Sample code for automatic CAPTCHA solving and web scraping

This script solves the captcha on a page, and then extracts the header of the same page and outputs it to the console: 

 

import asyncio

from selenium import webdriver

from selenium.webdriver.remote.webdriver import WebDriver

from selenium.webdriver.common.by import By

from selenium.webdriver.chrome.options import Options

from capmonstercloudclient import CapMonsterClient, ClientOptions

from capmonstercloudclient.requests import RecaptchaV2ProxylessRequest

 

async def solve_captcha(api_key, page_url, site_key):

    client_options = ClientOptions(api_key=api_key)

    cap_monster_client = CapMonsterClient(options=client_options)

 

    recaptcha2request = RecaptchaV2ProxylessRequest(websiteUrl=page_url, websiteKey=site_key)

    responses = await cap_monster_client.solve_captcha(recaptcha2request)

    return responses['gRecaptchaResponse']

 

async def parse_site_title(driver: WebDriver, url: str) -> str:

    driver.get(url)

    

    driver.implicitly_wait(10)

 

    title_element = driver.find_element(By.TAG_NAME, 'title')

    title = title_element.get_attribute('textContent')

    

    return title

 

async def main():

    api_key = 'YOUR_CAPMONSTER_API_KEY'

    page_url = 'https://lessons.zennolab.com/captchas/recaptcha/v2_simple.php?level=low'

    site_key = '6Lcf7CMUAAAAAKzapHq7Hu32FmtLHipEUWDFAQPY'

 

    options = Options()

    driver = webdriver.Chrome(options=options)

    

    captcha_response = await solve_captcha(api_key, page_url, site_key)

    print("Решение капчи:", captcha_response)

 

    site_title = await parse_site_title(driver, page_url)

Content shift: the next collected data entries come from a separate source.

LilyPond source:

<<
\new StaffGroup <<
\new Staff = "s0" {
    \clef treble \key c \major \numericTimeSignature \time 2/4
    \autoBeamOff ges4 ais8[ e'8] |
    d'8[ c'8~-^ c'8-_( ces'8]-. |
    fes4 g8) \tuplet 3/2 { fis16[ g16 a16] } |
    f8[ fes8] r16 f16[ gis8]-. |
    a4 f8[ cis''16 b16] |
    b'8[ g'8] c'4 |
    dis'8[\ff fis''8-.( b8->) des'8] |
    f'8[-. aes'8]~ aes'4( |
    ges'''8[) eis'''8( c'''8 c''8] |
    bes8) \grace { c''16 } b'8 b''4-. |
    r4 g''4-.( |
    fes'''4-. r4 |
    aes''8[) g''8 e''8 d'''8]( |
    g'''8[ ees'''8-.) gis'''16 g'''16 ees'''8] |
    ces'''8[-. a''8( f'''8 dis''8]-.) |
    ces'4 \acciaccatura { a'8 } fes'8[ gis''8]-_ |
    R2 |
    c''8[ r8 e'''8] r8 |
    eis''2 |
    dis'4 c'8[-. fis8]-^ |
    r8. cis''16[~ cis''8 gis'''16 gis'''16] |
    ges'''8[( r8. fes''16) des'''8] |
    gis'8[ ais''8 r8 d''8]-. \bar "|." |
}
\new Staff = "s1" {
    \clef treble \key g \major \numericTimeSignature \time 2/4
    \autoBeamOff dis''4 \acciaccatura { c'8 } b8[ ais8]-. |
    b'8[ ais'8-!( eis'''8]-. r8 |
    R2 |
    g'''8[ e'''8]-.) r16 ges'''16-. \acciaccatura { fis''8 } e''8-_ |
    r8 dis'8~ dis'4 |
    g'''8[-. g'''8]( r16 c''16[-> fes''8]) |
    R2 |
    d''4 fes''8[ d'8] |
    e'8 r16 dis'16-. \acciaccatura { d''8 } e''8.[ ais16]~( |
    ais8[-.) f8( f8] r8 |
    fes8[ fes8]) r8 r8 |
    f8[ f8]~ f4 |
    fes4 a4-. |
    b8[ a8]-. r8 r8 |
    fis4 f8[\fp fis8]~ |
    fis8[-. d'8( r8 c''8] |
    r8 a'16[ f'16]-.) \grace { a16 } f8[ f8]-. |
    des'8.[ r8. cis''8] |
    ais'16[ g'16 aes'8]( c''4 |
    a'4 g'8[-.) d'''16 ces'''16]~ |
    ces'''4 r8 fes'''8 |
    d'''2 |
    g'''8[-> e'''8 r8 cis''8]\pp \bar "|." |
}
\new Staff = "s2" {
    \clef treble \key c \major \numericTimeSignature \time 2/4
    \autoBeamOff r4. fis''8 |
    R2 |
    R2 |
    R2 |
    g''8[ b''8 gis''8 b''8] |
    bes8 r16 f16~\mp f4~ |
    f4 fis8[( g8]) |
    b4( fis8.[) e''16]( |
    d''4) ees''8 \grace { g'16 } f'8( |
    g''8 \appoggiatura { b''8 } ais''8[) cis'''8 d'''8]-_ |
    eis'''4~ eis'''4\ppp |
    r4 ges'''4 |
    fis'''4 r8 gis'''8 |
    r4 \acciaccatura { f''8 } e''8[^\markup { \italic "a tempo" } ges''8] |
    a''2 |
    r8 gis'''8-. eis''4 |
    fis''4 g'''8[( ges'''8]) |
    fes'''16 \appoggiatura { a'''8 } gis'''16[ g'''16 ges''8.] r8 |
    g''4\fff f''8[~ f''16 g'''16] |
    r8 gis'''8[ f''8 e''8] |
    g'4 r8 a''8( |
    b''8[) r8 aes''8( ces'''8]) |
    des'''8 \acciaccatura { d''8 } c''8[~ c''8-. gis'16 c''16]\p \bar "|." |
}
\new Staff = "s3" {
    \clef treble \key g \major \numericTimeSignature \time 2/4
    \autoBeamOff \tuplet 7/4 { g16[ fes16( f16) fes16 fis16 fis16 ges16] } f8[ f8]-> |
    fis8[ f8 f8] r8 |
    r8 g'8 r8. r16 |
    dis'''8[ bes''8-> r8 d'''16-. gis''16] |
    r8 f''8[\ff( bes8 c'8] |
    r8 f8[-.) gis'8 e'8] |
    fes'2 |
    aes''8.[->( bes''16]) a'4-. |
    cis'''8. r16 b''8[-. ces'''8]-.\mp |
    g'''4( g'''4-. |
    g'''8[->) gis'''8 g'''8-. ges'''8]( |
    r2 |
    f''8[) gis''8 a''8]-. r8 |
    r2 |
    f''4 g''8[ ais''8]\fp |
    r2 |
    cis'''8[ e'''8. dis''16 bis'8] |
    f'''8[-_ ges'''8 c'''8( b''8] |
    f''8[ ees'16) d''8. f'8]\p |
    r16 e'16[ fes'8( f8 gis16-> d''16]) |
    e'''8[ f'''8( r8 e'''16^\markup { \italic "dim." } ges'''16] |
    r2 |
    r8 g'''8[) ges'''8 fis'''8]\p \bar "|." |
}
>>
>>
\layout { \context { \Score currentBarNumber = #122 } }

    print("Заголовок страницы:", site_title)

 

    driver.quit()

 

if __name__ == "__main__":

    asyncio.run(main())

 

 

Conclusion

Using Python and Selenium for web scraping opens up many opportunities to automate the collection of data from websites, while integration with Capmonster Cloud helps you easily solve captchas and greatly simplifies the data collection process. These tools not only make your work faster, but also ensure that the data you collect is accurate and reliable. You can use them to collect data from a wide variety of sources, from online stores to news sites, and use it to analyze, research, or create your own projects. And you don't have to have advanced programming knowledge - modern technologies make web scraping accessible even for beginners. So, if simplicity, maximum convenience and time-saving in working with data are important for you, Python, Selenium and Capmonster Cloud are the perfect combination to achieve this goal! You can find out more about how to use Selenium in our comprehensive guide

 

Note: We'd like to remind you that the product is used to automate testing on your own websites and on websites to which you have legal access.